**Selected text:**

>>>>

# Vibration



## Praxis (Feb 23, 2014)

I need help! My 1967 GTO has a very noticeable “vibration” at speeds in excess of 45-50 mph. I feel it through the floor into the seats and also the steering wheel. It is relatively minor by any standards but is very very noticeable and distracting when I drive on highways. It gets worse the faster the car goes.
For reference, the car is a fully restored car, massively built engine, stock front end suspension with all new shocks, bushings, bearings, etc. Automatic trans with Gear Vendors overdrive, custom driveshaft has been balanced and rebalanced, rear suspension lowers are custom and threaded for adjustment, pinion angle id 3 degrees matched at front at the OD. Rear shocks need replacement which will happen soon. Axle bearings are good.
Wheels are original rally 1’s with new reproduction redline radials.
The mechanics who work on this are race mechanics. Very trained. They have checked everything and all is correct except the tires. They took them to be rebalanced and were told the tires are not round, and that these tires from this manufacturer (I don’t want to mention brand names) are all out of round some, bad job of molding. The mechanics sent me videos of the car on the lift, in gear running, the tires are actually elliptical just a bit.
Is this my vibration? Please feel free to suggest we check things we may have already checked, no one is perfect.
If it turns out to be tires, what tires are all you running on your GTO’s? I would like to keep the redline look and also radials, but most importantly I want to go down the highway smoothly. Please include the brand names of the good tires you use. My wheels are stock 14”.


----------



## O52 (Jan 27, 2019)

Diamond Back tires uses new tires of which they remove all side markings and then bond a new white, blue or red line. They're not recessed like the originals. 





White Wall Tires & Custom Redline Tires - Classic Car Tires Online


Diamond Back Classic Tires is an online tire shop that creates custom tires for classic cars. Diamond Back creates white wall tires, redline tires, blueline tires, goldline tires and other vintage tires for pre-1976 vehicles including Corvettes, Mustangs, prewar cars, postwar cars, European cars...




dbtires.com


----------



## Sick467 (Oct 29, 2019)

Out of round tires will cause some horrible vibrations. Are they all out-of-round? Any rotating part can cause vibrations and some that do not rotate (think out of aligned steering/suspension components or warped brake parts). It sounds like you have covered many of the possible concerns, but egg shaped tires is a bad thing...especially if it shows up on a video. That's bad! 

One thing that I have had happen is a drive shaft that was too short and did not insert into the transmission far enough. The drive shaft was balanced, but because there was not enough spline contact between the yoke and the transmission output shaft, the yoke would **** ever so slightly to one side and cause an out-of-balance situation and the vibration would show up, and get worse, at higher speeds.

<<<<

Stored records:
>>>>

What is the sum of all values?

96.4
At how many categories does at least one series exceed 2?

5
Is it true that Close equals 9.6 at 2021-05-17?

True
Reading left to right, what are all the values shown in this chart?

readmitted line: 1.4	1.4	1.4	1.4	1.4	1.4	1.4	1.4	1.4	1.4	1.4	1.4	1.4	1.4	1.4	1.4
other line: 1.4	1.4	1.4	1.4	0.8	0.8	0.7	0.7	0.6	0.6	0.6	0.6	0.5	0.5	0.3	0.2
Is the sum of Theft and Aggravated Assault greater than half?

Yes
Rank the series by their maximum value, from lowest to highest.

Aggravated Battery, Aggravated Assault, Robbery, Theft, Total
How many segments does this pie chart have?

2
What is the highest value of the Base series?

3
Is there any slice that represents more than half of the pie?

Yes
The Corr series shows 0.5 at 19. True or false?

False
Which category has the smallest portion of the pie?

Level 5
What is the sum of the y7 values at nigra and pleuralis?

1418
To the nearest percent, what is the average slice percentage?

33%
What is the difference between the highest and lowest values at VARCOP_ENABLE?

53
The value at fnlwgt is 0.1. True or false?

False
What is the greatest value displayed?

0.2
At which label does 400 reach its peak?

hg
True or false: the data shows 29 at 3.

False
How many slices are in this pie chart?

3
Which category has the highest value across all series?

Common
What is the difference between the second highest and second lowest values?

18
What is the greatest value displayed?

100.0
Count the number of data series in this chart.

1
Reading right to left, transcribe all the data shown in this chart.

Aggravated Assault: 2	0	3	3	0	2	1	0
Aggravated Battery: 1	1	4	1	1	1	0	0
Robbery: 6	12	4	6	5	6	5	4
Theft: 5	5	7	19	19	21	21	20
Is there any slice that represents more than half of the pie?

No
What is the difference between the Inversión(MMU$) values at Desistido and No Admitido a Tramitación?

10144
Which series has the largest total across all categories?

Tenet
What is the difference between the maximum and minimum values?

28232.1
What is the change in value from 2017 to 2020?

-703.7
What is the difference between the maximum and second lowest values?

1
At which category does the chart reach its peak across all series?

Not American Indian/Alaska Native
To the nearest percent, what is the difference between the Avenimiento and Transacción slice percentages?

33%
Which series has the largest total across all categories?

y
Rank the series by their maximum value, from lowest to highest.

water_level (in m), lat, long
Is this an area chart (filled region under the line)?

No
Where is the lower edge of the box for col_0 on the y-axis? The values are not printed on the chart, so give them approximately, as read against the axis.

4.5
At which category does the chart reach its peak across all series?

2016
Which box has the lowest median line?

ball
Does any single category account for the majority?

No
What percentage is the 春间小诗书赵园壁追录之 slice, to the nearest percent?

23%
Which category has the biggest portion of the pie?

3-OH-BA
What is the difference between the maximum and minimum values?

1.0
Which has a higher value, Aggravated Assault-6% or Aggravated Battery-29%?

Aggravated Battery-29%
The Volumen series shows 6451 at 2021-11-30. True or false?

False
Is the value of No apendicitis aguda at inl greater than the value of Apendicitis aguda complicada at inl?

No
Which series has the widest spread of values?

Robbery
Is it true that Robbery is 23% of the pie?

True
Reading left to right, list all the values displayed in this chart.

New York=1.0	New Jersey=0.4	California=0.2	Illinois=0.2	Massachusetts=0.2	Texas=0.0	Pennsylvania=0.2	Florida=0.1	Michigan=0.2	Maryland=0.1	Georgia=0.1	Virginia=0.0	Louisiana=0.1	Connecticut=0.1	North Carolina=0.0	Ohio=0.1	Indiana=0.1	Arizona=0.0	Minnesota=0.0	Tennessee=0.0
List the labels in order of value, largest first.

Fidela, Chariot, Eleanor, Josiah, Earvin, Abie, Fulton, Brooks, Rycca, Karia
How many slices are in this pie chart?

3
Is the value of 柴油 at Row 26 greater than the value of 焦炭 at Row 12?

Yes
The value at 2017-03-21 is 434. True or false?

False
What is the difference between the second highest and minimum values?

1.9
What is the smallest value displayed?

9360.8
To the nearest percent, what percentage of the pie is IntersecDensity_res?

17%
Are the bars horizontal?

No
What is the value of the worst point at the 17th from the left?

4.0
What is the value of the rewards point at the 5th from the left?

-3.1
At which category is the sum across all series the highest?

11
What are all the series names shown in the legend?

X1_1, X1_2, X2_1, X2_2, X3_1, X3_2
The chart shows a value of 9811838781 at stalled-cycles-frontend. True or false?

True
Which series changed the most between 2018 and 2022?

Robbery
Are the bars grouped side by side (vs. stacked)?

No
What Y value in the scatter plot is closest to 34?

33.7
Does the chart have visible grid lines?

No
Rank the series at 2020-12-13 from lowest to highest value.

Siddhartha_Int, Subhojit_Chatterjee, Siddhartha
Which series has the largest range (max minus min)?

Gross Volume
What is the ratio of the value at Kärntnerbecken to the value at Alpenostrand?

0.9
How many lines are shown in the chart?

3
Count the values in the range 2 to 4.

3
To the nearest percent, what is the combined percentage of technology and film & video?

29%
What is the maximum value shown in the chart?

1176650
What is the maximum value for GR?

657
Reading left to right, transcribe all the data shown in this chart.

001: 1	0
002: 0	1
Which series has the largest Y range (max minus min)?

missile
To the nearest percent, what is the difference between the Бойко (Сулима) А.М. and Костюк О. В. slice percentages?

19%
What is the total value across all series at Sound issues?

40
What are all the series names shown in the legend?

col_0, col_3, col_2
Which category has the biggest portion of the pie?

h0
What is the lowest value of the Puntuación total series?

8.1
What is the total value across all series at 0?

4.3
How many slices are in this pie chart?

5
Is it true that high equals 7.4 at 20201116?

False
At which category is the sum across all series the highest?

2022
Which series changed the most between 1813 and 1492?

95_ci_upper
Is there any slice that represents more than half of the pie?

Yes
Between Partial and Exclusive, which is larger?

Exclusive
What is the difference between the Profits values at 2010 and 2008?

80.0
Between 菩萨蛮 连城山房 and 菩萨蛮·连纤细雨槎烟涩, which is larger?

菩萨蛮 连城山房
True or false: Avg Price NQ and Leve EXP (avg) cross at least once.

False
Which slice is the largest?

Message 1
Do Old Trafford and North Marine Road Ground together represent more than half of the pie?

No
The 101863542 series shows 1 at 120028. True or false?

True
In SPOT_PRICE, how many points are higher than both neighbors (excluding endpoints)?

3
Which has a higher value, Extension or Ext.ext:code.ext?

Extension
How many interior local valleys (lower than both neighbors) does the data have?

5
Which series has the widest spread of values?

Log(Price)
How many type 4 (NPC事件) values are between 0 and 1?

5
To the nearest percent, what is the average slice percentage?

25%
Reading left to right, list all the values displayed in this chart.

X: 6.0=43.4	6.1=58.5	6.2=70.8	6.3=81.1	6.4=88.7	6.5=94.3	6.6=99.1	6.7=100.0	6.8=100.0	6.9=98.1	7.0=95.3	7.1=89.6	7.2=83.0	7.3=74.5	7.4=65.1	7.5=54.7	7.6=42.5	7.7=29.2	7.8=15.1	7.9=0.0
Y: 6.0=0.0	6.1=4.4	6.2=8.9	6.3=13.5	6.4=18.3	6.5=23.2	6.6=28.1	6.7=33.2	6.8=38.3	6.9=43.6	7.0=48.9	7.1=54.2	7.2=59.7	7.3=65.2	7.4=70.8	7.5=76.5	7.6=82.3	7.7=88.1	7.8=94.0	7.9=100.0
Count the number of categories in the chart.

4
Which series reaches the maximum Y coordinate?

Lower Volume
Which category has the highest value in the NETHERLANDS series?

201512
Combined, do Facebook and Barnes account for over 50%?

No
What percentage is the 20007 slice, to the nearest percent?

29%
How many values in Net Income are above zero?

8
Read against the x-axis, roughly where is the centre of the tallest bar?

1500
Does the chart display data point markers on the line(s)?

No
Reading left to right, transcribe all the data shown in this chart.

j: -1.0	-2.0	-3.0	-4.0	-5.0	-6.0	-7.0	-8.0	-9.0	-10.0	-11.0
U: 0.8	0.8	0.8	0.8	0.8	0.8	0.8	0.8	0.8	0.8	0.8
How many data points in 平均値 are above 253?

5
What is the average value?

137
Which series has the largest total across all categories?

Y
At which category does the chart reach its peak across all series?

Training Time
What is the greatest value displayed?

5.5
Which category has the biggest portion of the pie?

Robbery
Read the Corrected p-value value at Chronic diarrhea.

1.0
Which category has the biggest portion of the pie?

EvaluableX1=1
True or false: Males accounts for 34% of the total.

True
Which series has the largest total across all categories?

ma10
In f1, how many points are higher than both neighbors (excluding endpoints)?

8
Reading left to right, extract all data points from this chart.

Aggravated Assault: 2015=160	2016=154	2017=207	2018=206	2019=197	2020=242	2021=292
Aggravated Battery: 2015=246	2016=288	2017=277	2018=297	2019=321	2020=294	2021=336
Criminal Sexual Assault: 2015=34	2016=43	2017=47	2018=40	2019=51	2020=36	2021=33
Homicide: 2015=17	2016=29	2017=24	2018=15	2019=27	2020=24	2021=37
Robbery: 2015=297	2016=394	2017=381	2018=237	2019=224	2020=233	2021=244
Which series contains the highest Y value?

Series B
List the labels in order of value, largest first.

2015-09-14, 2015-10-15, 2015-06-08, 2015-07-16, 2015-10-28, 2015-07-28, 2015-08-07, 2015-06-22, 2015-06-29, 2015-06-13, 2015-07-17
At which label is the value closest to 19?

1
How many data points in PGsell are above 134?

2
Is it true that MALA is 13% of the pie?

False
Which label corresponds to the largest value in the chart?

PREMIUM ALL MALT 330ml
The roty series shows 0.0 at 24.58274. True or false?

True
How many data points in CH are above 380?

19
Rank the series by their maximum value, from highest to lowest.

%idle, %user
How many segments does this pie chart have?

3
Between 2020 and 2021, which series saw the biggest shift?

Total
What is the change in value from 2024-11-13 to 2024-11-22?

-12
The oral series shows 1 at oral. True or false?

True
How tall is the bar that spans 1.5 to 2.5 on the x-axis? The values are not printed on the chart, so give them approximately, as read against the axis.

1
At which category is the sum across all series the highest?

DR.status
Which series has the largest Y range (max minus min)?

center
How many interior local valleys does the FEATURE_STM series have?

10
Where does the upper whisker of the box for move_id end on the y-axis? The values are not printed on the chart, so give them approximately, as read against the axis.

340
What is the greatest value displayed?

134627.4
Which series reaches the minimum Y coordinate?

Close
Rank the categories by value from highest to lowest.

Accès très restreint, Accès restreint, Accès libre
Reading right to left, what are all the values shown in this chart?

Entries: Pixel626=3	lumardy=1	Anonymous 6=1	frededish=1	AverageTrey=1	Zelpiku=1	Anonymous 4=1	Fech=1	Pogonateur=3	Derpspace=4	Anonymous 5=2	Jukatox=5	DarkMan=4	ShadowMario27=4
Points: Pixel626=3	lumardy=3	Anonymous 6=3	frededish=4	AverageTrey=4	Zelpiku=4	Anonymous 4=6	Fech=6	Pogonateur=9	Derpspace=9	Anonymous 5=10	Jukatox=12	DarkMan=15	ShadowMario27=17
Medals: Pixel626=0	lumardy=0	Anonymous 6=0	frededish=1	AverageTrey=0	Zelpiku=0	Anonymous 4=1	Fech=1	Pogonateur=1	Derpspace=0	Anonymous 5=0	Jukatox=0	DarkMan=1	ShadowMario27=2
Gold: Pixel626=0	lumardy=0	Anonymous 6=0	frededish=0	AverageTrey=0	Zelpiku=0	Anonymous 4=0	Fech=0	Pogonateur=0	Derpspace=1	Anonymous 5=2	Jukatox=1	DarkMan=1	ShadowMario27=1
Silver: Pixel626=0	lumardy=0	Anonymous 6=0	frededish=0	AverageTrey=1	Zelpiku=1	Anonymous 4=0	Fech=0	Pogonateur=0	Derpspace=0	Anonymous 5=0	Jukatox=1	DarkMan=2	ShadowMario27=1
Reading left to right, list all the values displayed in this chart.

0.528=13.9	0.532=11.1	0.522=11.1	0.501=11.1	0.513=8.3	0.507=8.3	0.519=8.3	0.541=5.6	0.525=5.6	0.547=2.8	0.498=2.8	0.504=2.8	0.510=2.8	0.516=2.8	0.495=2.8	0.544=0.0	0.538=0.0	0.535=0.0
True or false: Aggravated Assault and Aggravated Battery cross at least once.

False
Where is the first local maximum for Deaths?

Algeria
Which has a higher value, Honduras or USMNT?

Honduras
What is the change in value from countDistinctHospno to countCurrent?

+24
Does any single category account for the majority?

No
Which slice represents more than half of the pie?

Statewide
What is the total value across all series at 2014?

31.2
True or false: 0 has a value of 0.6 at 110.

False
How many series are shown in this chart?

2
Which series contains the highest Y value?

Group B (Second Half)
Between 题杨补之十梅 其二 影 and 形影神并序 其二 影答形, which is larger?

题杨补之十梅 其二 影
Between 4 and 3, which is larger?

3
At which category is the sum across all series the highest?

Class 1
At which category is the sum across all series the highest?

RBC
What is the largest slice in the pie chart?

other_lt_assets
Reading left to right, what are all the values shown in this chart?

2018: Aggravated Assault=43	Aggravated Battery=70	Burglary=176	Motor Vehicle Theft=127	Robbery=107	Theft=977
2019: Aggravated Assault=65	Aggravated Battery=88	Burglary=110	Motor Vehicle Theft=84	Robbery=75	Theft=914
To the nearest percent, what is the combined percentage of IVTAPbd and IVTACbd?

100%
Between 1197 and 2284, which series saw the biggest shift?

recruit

<<<<

**What to do:**
(A) Reproduce the passage of the GTO vibration thread that begins at the words "# Vibration" and stops after "bearings are good.".
(B) In the GTO vibration thread, what does Diamond Back do to the new tires it sells?
(C) Write a continuation of the GTO vibration thread, starting after its final sentence.

**Answers provided:**
(A)
# Vibration



## Praxis (Feb 23, 2014)

I need help! My 1967 GTO has a very noticeable “vibration” at speeds in excess of 45-50 mph. I feel it through the floor into the seats and also the steering wheel. It is relatively minor by any standards but is very very noticeable and distracting when I drive on highways. It gets worse the faster the car goes.
For reference, the car is a fully restored car, massively built engine, stock front end suspension with all new shocks, bushings, bearings, etc. Automatic trans with Gear Vendors overdrive, custom driveshaft has been balanced and rebalanced, rear suspension lowers are custom and threaded for adjustment, pinion angle id 3 degrees matched at front at the OD. Rear shocks need replacement which will happen soon. Axle bearings are good.

(B) It removes all side markings and then bonds on a new white, blue, or red line.

(C)
BUT, egg shaped tires would be my very first change. I do not run redline tires, but have had good luck with the Copper Cobra's on two of my cars. Stay away from the M/T Sportsman S/T's. I had two of them (two separate times) swell up and darn near lodge themselves in the wheel well. Just regular highway driving too. M/T would do nothing about it since they were a few months out of warrenty even though they only had a few thousand miles on them. I switch to the Coppers.


----------



## Lemans guy (Oct 14, 2014)

Yes, tires will do that, and you can feel it and now see it. I use Cooper cobra’s been very good, keep em well balanced, but they are not redlines


----------



## Praxis (Feb 23, 2014)

Thanks for the replies so far. Looks like we are getting a consensus on tire brand. I will miss the redline look, but will likely prefer the smooth ride!!
As to the driveshaft splines, my guys thought of that too and rechecked it, the splines go into the tail the correct amount.
Keep the suggestions coming please, and I will start to look into the new tires.


----------



## Praxis (Feb 23, 2014)

Lemans guy said:


> Yes, tires will do that, and you can feel it and now see it. I use Cooper cobra’s been very good, keep em well balanced, but they are not redlines


Cobra GT’s? What size do you run?


----------



## Lemans guy (Oct 14, 2014)

225 60R15. Front and back, that way I can rotate them


----------



## Lemans guy (Oct 14, 2014)

Summit has great prices on those, even beats the online tire guys sometimes, I order them and put them on


----------



## LATECH (Jul 18, 2018)

out of balance tires shake. U Joints that are bad will vibrate. There is a difference.

Are you sure you have a shake or a vibration?


----------



## PontiacJim (Dec 29, 2012)

Check U-joints:









Universal Joints - They Do Wear Out


Something that I am sure many do not think about - Universal Joints. They do wear out and need replacing. The most common test is to grab your driveshaft and shake it about to see if there is any play or movement. But this doesn't tell you the condition inside the U-joint like the needle...




www.gtoforum.com


----------



## GTOJUNIOR (Aug 7, 2011)

Do you have access to another known-good set of mounted tires? (i.e. a local friend with the same size)
I would suggest swapping them on for a test before biting the bullet on a new set.


----------



## Praxis (Feb 23, 2014)

LATECH said:


> out of balance tires shake. U Joints that are bad will vibrate. There is a difference.
> 
> Are you sure you have a shake or a vibration?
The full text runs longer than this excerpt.